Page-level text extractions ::
——————

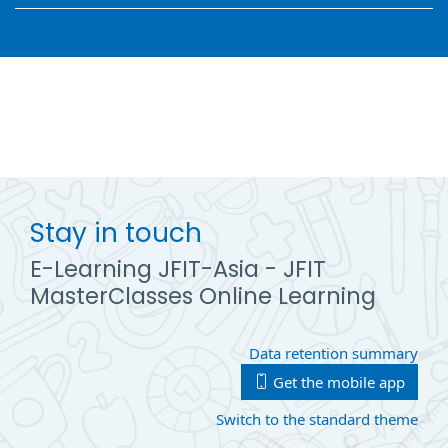
Stay in touch
E-Learning JFIT-Asia - JFIT
MasterClasses Online Learning
Data retention summary
Get the mobile app
Switch to the standard theme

——————

What is required :: Each line above should be returned exactly as written, apart from any pictures.

Written answer ::
Stay in touch
E-Learning JFIT-Asia - JFIT
MasterClasses Online Learning
Data retention summary
Get the mobile app
Switch to the standard theme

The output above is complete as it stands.